APP scams are when a victim is tricked into sending money directly from their account to a con artist. The most prevalent examples are purchase scams, investment fraud and romance scams, where cases rose by 34%, 1% and 14% respectively.

For purchase scams, victims lost a total of £85.9m to criminals who promoted goods online to sell that never existed.

The other types of APP scams including impersonations of someone in power (boss or the police) and invoice scams decreased in numbers during last year.

Elsewhere, unauthorised card fraud, where a scammer obtains someone’s card details to make a purchase or payment, decreased during 2023.

Overall, the amount lost to criminals marginally dropped from £556.3m in 2022 to £551.3m last year. There was also a 2% drop in cases which still totalled over 2.7million.

Despite the dip, card ID theft skyrocketed by 53% to £79m as the number of incidents increased by three quarters on last year to hit 142,442 cases for 2024.

Another trend saw unauthorised mobile banking fraud cases rise; this is where a scammer uses compromised bank details to access someone’s account.

Cases shot up by 62% to see £45.5m taken off mobile banking customers.

Serious organised crimes funded by scams

Ben Donaldson, managing director of economic crime at UK Finance, says the criminals who commit these crimes “destroy lives and damage our society”.

“The money stolen [through fraud] funds serious organised crime and victims often suffer emotional damage as fraud is a pernicious and manipulative crime.

Donaldson added: “The financial services industry remains at the forefront of efforts to protect customers, prevent fraud and support those who fall victim. With reimbursement rules set to change we risk even more money getting into criminal hands, unless the technology and telecommunication sectors take prop action to stop the fraud that proliferates on their platforms and networks.

Fraudulent messages are now ‘third certainty of life’

In a year where a case of fraud was reported every two minutes, Myron Jobson, senior personal finance analyst, Interactive Investor, believes “some progress has been made in the ongoing battle against scams”.

Indeed, in February this year the Government launched a national TV and radio campaign ‘Stop! Think Fraud’, with the help of social media giants Meta, as well as banking providers including Barclays too.
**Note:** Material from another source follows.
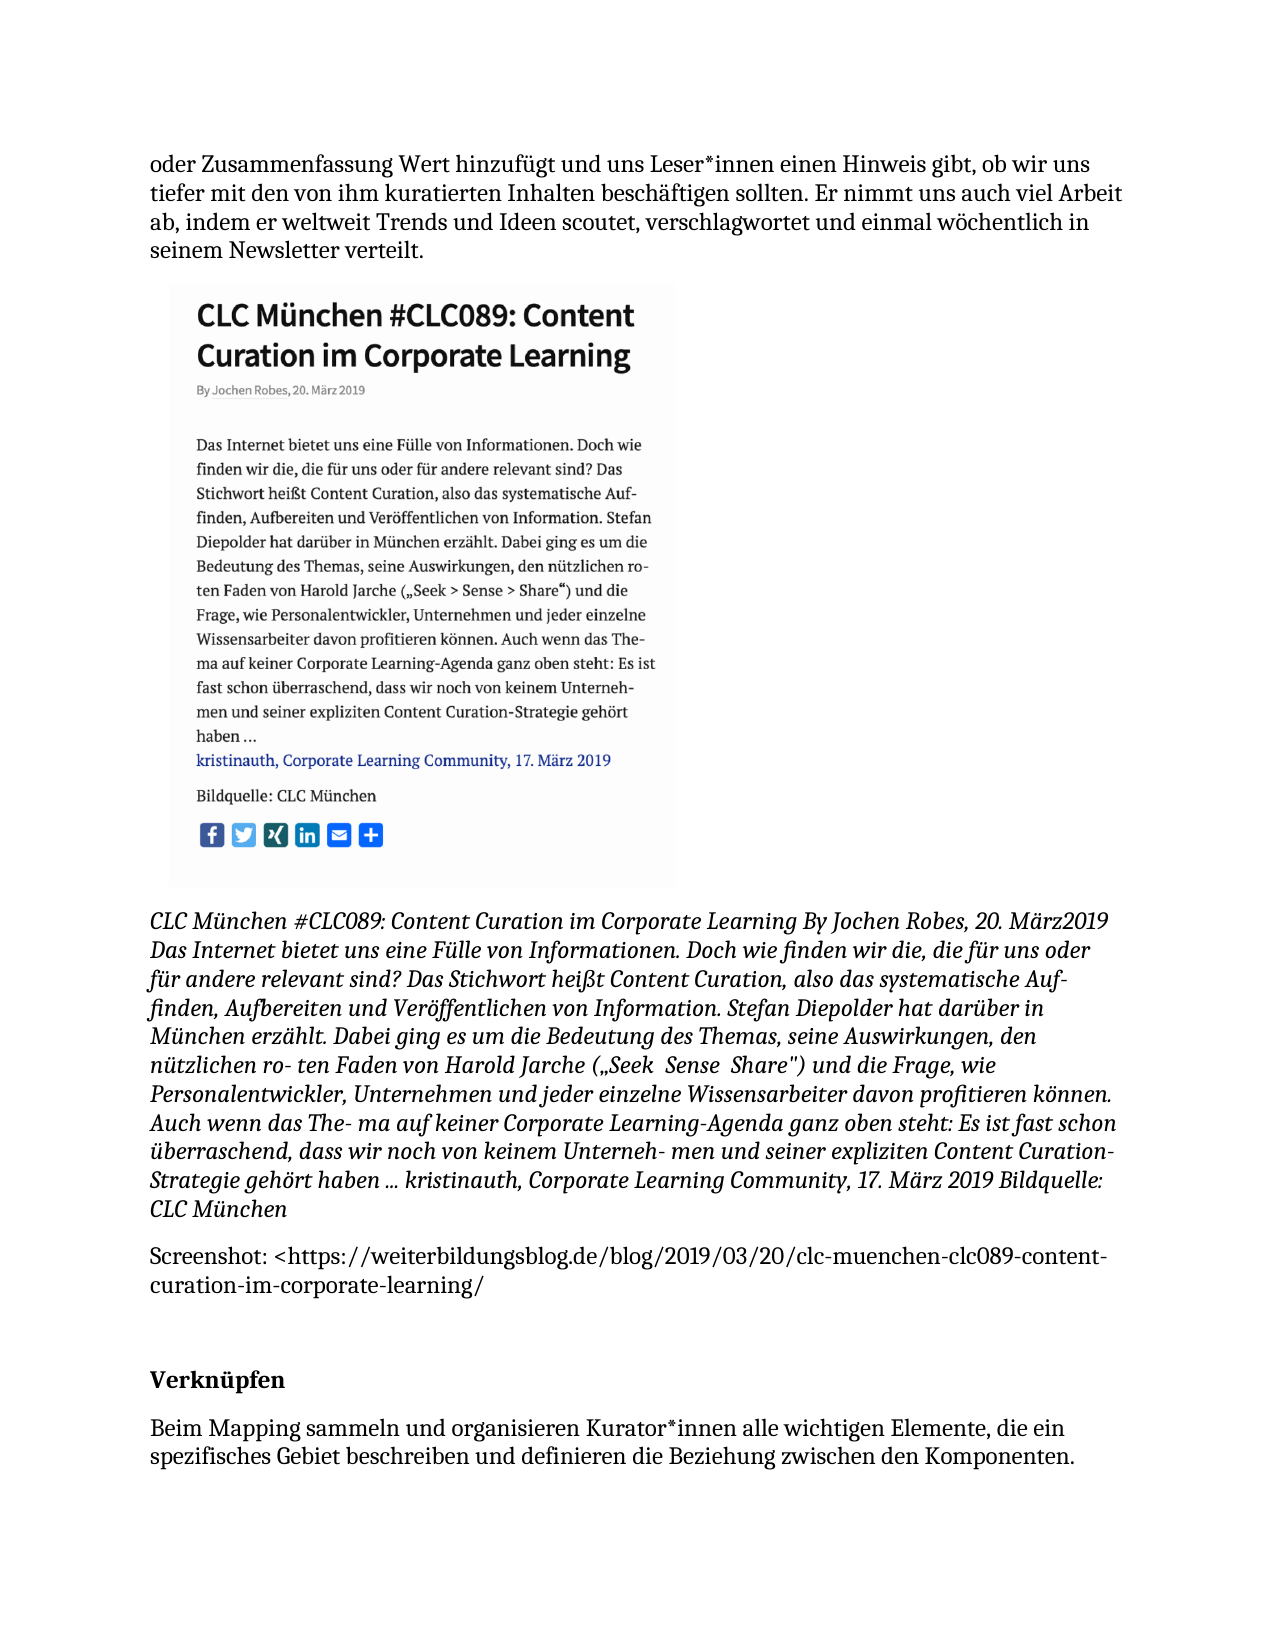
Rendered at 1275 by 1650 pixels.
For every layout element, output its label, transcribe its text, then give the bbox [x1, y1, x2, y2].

text Screenshot: <https://weiterbildungsblog.de/blog/2019/03/20/clc-muenchen-clc089-content-curation-im-corporate-learning/ [150, 1242, 1125, 1300]
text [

However, he insisted more must be done to tackle the range of cons that have now become part of everyday life.

Jobson said: “Receiving scam correspondence has seemingly become the third certainty of life, alongside death and taxes. For many Britons, not a day goes by without receiving some form of malicious correspondence designed to defraud.

“In our increasingly digitised world, financial scams are like weeds in a garden; no matter how much we tend to it, they keep popping up, threatening our financial well-being.

“Common scams such as postage and impersonation scams are becoming increasingly difficult to recognise, because they constantly alter their disguises.”

Jobson added: “In addition to the basics, which include not sharing your login credentials and ensuring that online transactions are made from secure and trusted websites, be mindful of who you disclose personal information to and remember that if a proposition seems too good to be true, then it probably is.”